Circo ao Sol
Por Rui Tavares
SE UM GÉNIO do mal quisesse encontrar a
melhor forma de minar o regime político português, dificilmente teria
inventado melhor do que o processo em redor das eleições autárquicas de
2013. Mas em vez de um génio do mal, quem criou o problema e não o quis
resolver foi o próprio regime. Porquê?
Esta história começou, indubitavelmente, com a boa intenção de
renovar o poder local democrático. Salto por cima de saber se a lei de
“limitação de mandatos” pretendia mesmo extinguir os dinossauros
autárquicos ou apenas promover a migração de dinossauros da freguesia de
Alguidares de Cima para a freguesia de Alguidares de Baixo. A
Assembleia da República teve a oportunidade de clarificar o âmbito da
lei e, unanimemente, decidiu não o fazer. O resultado é que, a cerca de
um mês das eleições autárquicas, há uma balbúrdia generalizada nas
eleições das grandes cidades, um deixa andar generalizado nas eleições
das freguesias, decisões contraditórias dos tribunais e uma batata
quente a caminho do Tribunal Constitucional. A situação já não pode ser
bem resolvida, dê por onde der. Só esperemos que não piore.
Era mesmo disto que Portugal precisava. Em cima da pior crise
económica e social temos agora uma eleição descredibilizada, jogada nos
tribunais, cheia de desonestidades, rebaixando-nos para o estilo das
velhas chapeladas eleitorais do século XIX. Onde a cultura democrática é
mais fraca do que a cultura de poder não há legislação nem constituição
que resista.
Se isto era tão fácil de prever, e de resolver, por que razão
chegámos até aqui? Diz-se que a culpa é da incompetência dos políticos,
mas eu não consigo comprar essa explicação: os nossos políticos sabem
ser imaginativos, eficazes e expeditos — quando lhes interessa. A outra
explicação é precisamente essa: há interesse na degradação.
Uma explicação bem mais terrível, eu sei. Para começar, é preciso
entender que em Portugal, hoje, os partidos se limitam a explorar o seu
nicho de mercado, como pequenas empresas especializadas na gestão da
frustração eleitoral do votante no vizinho do lado. Como tal, para todos
os partidos há um ganho marginal na descredibilização do sistema. Por
isso foi mais vantajoso prepararem-se para umas eleições nestas
condições (escolhendo o seu lado na controvérsia, adaptando
argumentários, pagando a advogados e companhias de comunicação, etc.) do
que fazer o mais fácil, que era tomar uma decisão para credibilizar as
eleições.
Além da vantagem para os partidos, há também uma vantagem indireta
para os políticos manhosos. Como tudo isto envergonha “a classe
política”, como eles dizem, praticamente ninguém tem hoje coragem de ser
político. Assim sendo, a qualidade que há na sociedade raramente se
transfere para a política, e aí está a vantagem: menos concorrência.

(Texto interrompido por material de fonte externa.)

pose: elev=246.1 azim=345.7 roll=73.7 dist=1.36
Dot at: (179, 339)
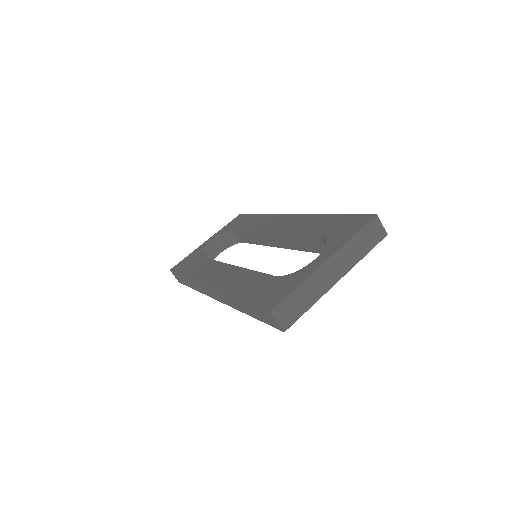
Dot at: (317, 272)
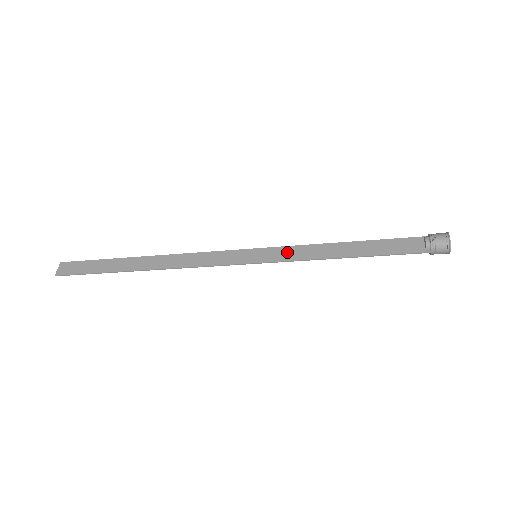
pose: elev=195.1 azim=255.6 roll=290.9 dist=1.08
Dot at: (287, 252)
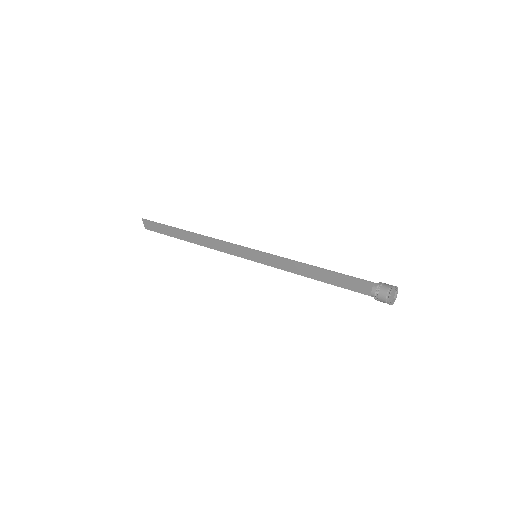
Dot at: (275, 261)
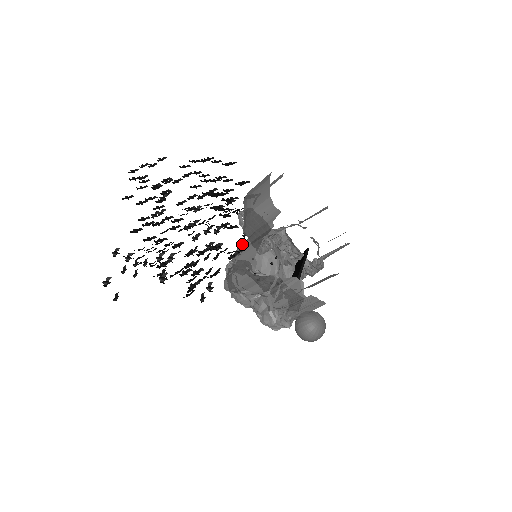
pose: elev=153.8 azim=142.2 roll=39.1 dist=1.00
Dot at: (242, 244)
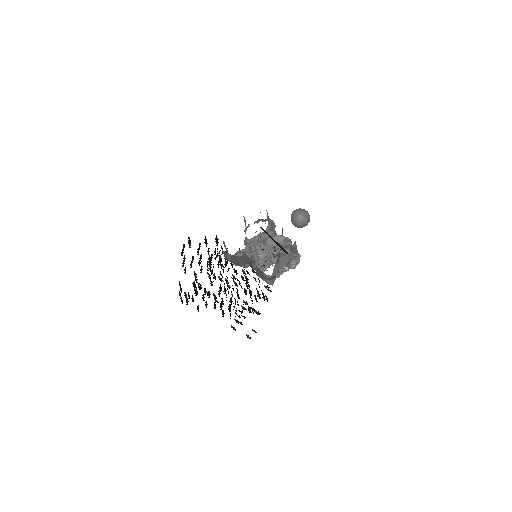
Dot at: occluded
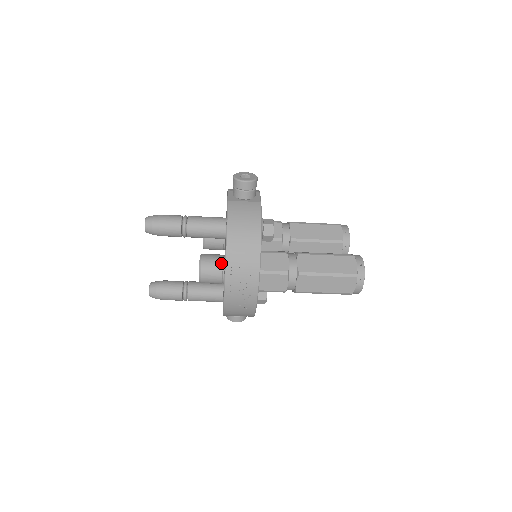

(Uma vez perguntei a uma pessoa com larga experiência partidária porque
não se faziam primárias abertas, entre militantes e simpatizantes, para
escolha de candidatos eleitorais. A resposta foi: “estás maluco? ainda
aparecia algum bom candidato!”).
Juntando estas peças, podemos já ter passado o ponto de não retorno:
quanto mais degradação, menos participação política, e vice-versa. A
partir daí, perder uma democracia é muito fácil: basta não fazer nada.
(Público de 26 de Agosto de 2013)Etiquetas: autor convidado, RT
1 Comments:
Como se distingue um político de hoje de um do séc XIX?
"Na albarda.Mais chapéu menos chapéu, mais bengala menos bengala o conteúdo é igual". É o que pensa a maioria dos portugueses que, mesmo sabendo que é atraiçoado (síndrome do c.), condescende quando confrontado com gravatas e fatos de bom corte.
O problema dos deputados não é a competência, é a intenção. A lei em apreço é prova indesmentível da maior virtude dos "nossos" mui dignos representantes: a manha.